- _Activity_
From the data below, copy each line that includes the word "Video".

======== Data for this exercise ========

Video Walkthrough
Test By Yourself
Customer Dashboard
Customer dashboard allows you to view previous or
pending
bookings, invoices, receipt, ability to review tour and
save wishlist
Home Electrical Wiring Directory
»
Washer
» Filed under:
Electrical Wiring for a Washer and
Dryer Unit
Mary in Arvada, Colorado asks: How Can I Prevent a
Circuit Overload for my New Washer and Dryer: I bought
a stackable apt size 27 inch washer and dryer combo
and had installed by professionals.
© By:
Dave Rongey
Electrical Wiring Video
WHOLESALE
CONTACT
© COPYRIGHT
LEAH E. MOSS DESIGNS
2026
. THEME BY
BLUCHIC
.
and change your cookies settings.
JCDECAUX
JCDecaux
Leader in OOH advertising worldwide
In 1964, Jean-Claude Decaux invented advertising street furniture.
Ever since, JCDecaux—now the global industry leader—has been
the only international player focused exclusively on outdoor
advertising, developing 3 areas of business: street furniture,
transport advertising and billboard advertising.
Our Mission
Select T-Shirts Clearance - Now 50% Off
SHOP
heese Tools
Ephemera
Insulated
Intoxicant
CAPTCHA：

========

- _Your response_
Video Walkthrough
Electrical Wiring Video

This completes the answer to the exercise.